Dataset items
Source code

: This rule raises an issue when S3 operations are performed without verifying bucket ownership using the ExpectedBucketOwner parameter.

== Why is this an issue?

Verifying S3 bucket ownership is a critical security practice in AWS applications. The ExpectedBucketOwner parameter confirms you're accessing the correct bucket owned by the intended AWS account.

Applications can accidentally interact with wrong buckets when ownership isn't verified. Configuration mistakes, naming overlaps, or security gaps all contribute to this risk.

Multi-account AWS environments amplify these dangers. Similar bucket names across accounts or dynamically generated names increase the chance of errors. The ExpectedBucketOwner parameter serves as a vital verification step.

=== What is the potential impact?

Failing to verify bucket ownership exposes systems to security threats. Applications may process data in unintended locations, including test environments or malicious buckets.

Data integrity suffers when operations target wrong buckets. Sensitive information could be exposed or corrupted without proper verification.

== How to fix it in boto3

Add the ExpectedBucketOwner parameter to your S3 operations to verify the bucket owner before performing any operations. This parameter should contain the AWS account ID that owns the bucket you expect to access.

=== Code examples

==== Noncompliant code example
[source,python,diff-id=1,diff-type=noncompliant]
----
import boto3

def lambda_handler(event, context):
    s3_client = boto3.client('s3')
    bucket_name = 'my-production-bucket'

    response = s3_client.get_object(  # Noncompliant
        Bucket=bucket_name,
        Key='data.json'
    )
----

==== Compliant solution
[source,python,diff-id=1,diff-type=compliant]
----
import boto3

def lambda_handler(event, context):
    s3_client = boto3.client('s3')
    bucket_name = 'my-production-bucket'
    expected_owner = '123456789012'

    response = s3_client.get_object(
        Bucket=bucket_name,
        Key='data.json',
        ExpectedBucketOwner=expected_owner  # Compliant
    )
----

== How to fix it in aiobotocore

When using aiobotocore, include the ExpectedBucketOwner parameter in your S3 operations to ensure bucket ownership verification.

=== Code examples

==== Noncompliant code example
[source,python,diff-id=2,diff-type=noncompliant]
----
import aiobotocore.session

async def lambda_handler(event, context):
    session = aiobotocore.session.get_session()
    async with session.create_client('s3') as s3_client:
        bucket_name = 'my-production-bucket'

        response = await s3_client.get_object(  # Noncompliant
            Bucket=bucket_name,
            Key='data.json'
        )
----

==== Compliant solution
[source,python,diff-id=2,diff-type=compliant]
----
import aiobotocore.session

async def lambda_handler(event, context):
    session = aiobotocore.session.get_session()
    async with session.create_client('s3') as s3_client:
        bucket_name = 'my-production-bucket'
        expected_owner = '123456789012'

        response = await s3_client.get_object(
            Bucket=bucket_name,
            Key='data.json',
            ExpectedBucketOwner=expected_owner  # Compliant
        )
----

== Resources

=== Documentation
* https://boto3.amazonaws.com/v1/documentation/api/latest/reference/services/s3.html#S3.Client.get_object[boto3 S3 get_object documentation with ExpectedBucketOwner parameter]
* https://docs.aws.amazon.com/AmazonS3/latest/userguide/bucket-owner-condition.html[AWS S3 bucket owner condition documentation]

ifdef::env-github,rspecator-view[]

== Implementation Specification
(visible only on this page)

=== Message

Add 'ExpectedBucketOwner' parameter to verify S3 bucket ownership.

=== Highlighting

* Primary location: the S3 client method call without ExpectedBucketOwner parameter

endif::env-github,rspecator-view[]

• Task requirements: Only the data above, repeated exactly, should make up the reply.

• Task result:
Source code

: This rule raises an issue when S3 operations are performed without verifying bucket ownership using the ExpectedBucketOwner parameter.

== Why is this an issue?

Verifying S3 bucket ownership is a critical security practice in AWS applications. The ExpectedBucketOwner parameter confirms you're accessing the correct bucket owned by the intended AWS account.

Applications can accidentally interact with wrong buckets when ownership isn't verified. Configuration mistakes, naming overlaps, or security gaps all contribute to this risk.

Multi-account AWS environments amplify these dangers. Similar bucket names across accounts or dynamically generated names increase the chance of errors. The ExpectedBucketOwner parameter serves as a vital verification step.

=== What is the potential impact?

Failing to verify bucket ownership exposes systems to security threats. Applications may process data in unintended locations, including test environments or malicious buckets.

Data integrity suffers when operations target wrong buckets. Sensitive information could be exposed or corrupted without proper verification.

== How to fix it in boto3

Add the ExpectedBucketOwner parameter to your S3 operations to verify the bucket owner before performing any operations. This parameter should contain the AWS account ID that owns the bucket you expect to access.

=== Code examples

==== Noncompliant code example
[source,python,diff-id=1,diff-type=noncompliant]
----
import boto3

def lambda_handler(event, context):
    s3_client = boto3.client('s3')
    bucket_name = 'my-production-bucket'

    response = s3_client.get_object(  # Noncompliant
        Bucket=bucket_name,
        Key='data.json'
    )
----

==== Compliant solution
[source,python,diff-id=1,diff-type=compliant]
----
import boto3

def lambda_handler(event, context):
    s3_client = boto3.client('s3')
    bucket_name = 'my-production-bucket'
    expected_owner = '123456789012'

    response = s3_client.get_object(
        Bucket=bucket_name,
        Key='data.json',
        ExpectedBucketOwner=expected_owner  # Compliant
    )
----

== How to fix it in aiobotocore

When using aiobotocore, include the ExpectedBucketOwner parameter in your S3 operations to ensure bucket ownership verification.

=== Code examples

==== Noncompliant code example
[source,python,diff-id=2,diff-type=noncompliant]
----
import aiobotocore.session

async def lambda_handler(event, context):
    session = aiobotocore.session.get_session()
    async with session.create_client('s3') as s3_client:
        bucket_name = 'my-production-bucket'

        response = await s3_client.get_object(  # Noncompliant
            Bucket=bucket_name,
            Key='data.json'
        )
----

==== Compliant solution
[source,python,diff-id=2,diff-type=compliant]
----
import aiobotocore.session

async def lambda_handler(event, context):
    session = aiobotocore.session.get_session()
    async with session.create_client('s3') as s3_client:
        bucket_name = 'my-production-bucket'
        expected_owner = '123456789012'

        response = await s3_client.get_object(
            Bucket=bucket_name,
            Key='data.json',
            ExpectedBucketOwner=expected_owner  # Compliant
        )
----

== Resources

=== Documentation
* https://boto3.amazonaws.com/v1/documentation/api/latest/reference/services/s3.html#S3.Client.get_object[boto3 S3 get_object documentation with ExpectedBucketOwner parameter]
* https://docs.aws.amazon.com/AmazonS3/latest/userguide/bucket-owner-condition.html[AWS S3 bucket owner condition documentation]

ifdef::env-github,rspecator-view[]

== Implementation Specification
(visible only on this page)

=== Message

Add 'ExpectedBucketOwner' parameter to verify S3 bucket ownership.

=== Highlighting

* Primary location: the S3 client method call without ExpectedBucketOwner parameter

endif::env-github,rspecator-view[]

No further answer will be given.